> [PAGE TEXT]
···

The most concise answer I have found is that Torah is “the Mind of G-d.”

Slightly longer answer:

We know that the Eternal One is echad. Everything about Him is One. Hence it is not that G-d “has” a Name, He and His Name are inexplicably One. In the same way the revelation of HaTorah is the revealing of the Divine Echad. As we read it we are peering into the “Mind” of the Holy One, blessed be He.

A more detailed answer:

According to traditional Jewish reckoning Adam HaRishon was created in the year 1 HH (Ha'luach Ha'ivri), which is to say 3761 B.C.E. by our current Western calendar. Contemporary Jews are divided on this dating due in part to current scientific theories and our well known intellectual curiosity. Solid points can be made on all sides of this debate. We won't go into this issue here, however according to the traditional calculations, this means that the subject matter covered in the Tanach covers a span of around 5778 years and counting. That's a long time! Kingdoms, religions, customs, calendars, languages, technologies... far more events have come and gone than we realize ever occurred, even with our most advanced historical investigations! Through the Written and Oral Torah we have sure knowledge of the beginnings of the universes and hope concerning the future and our place within time, and even beyond it. All of time exists within the “Mind of G-d.”

Fortunately:

"No sophistication is needed in serving God - only simplicity, sincerity and faith.
Simplicity is higher than all else. For God is certainly higher than everything else, and God is ultimately simple!" -- Rebbe Nachman of Breslov, Sichot Haran #101

HaShem has arranged things so that throughout our generations there have always been tzadikim (“righteous people”) to guide us. Throughout our generations HaShem has spoken to us as individuals, as families and as a people. He has never left us without knowledge and the ability to draw ever nearer to Him. This too is Torah, the instructions and wisdom passed from fathers to their children as we see at Mishlei 3:1: “My son, forget not My instruction (literally “my torah”), and may your heart keep My commandments.”

How can we remember/learn the lessons of the past? How can we know what our ancestors did and believed? How can we observe the Covenant HaShem made with them and through them with us? We have the Tanach (the Hebrew Bible) and other sacred writings and traditions to guide us. Jews have historically been referred to as the "People of the Book" for just this reason. We prize learning and study very highly.

Balance and reason with simplicity are essential. We study these documents, we prayerfully ponder their teachings, we carefully consider the understandings our sages drew from these vast waters... and then we calm our minds and apply the wisdom according to our own times and circumstances, always in harmony with HaTorah.

The Mitnagdim (opponents of the Chassidim) say that the main thing is to study Torah. The Chassidim say the main thing is prayer. But I say: Pray and study and pray -- Rebbe Nachman of Breslov, Siach Sarfey Kodesh 1-87

Everyone should set himself a daily program of Torah study.
This applies even to people who are far from holiness and sin regularly. So great is the power of the Torah that it can free them from their sins. If even the worst sinner would take on himself to study a fixed amount every day, he would be able to escape the evil trap. The power of the Torah is so great that it can accomplish everything -- Rebbe Nachman, Sichot Haran #19

It works. The proof? We still survive and thrive.

···

> [INFORMATION SUPPLIED]

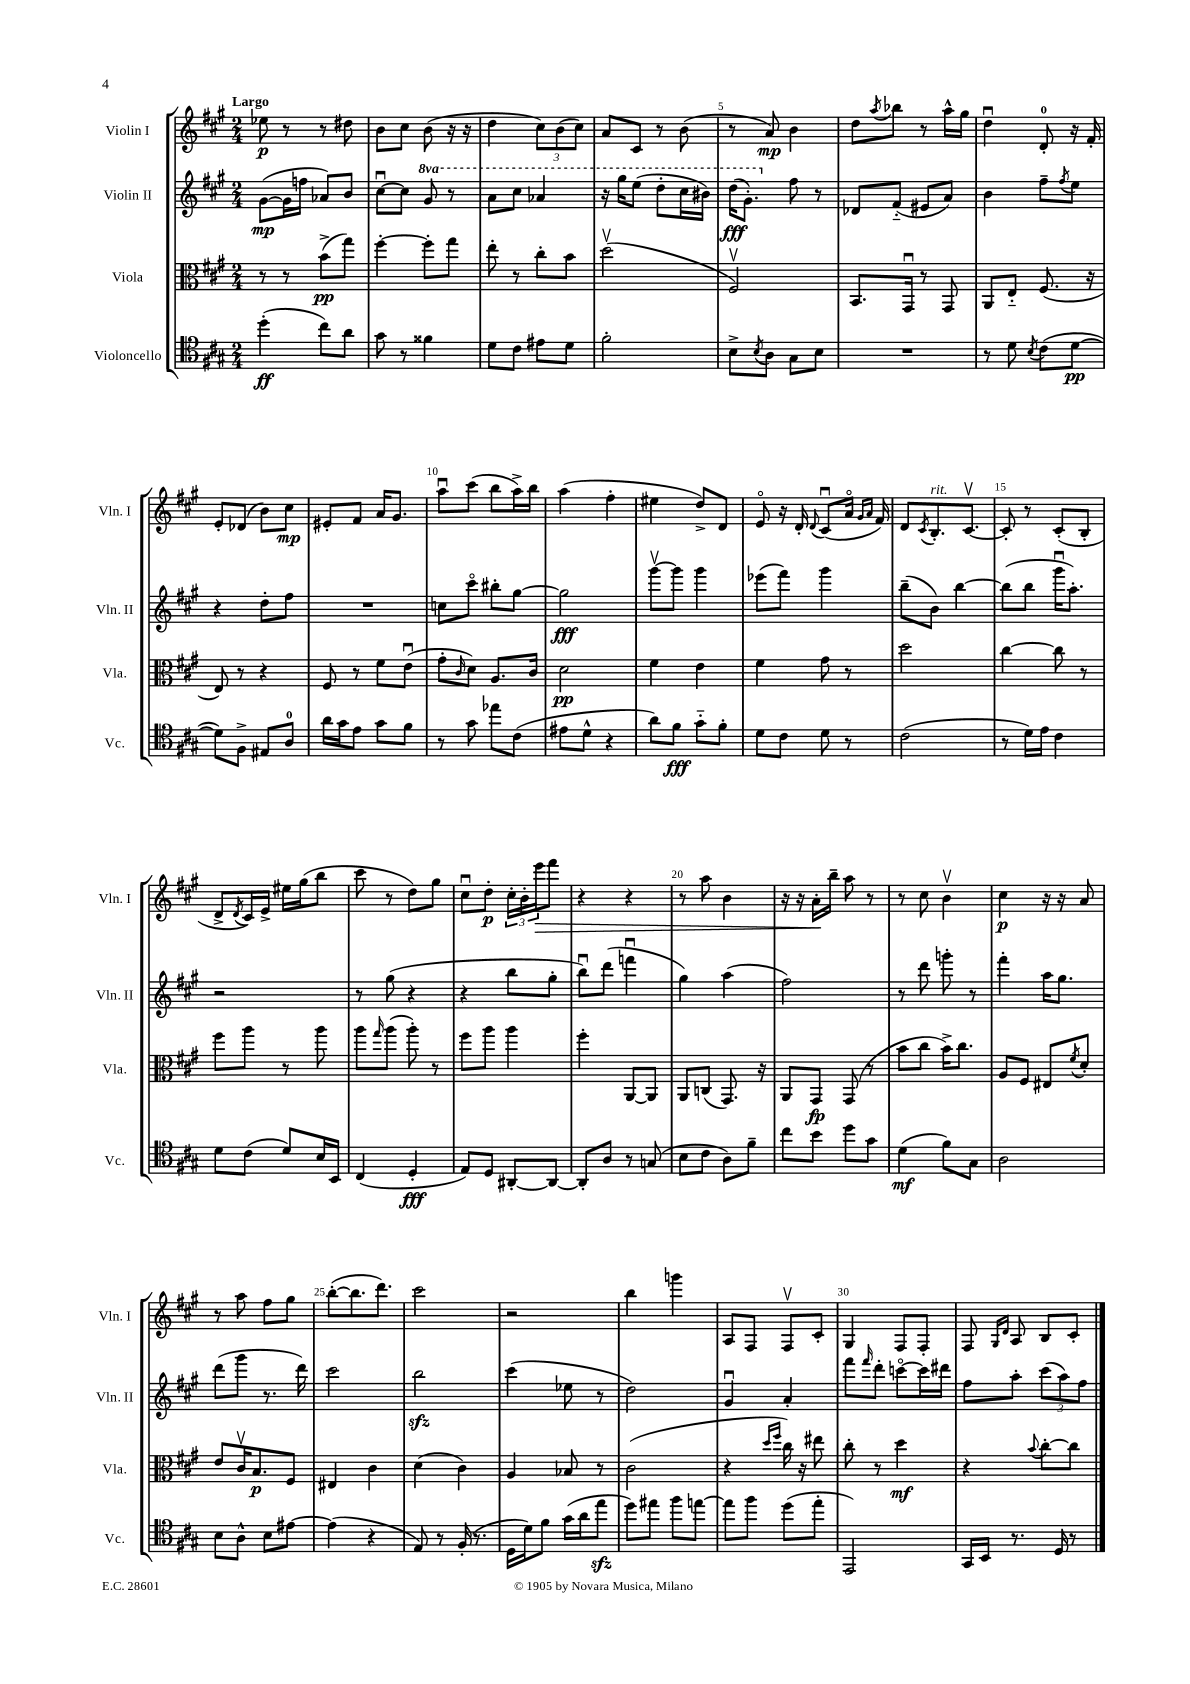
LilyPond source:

···

> [SHORT TASK]
Do the following statements agree with the piece on Torah? For each, answer yes or no and quote the words that decide it. (a) By traditional Jewish reckoning, Adam HaRishon was created in 3761 B.C.E. (b) The Chassidim hold that the main thing is to study Torah. (c) Rebbe Nachman's advice on a daily program of Torah study excludes people who sin regularly.

> [RESPONSE TO THIS EXERCISE]
(a) Yes: "which is to say 3761 B.C.E. by our current Western calendar"
(b) No: "The Chassidim say the main thing is prayer."
(c) No: "This applies even to people who are far from holiness and sin regularly."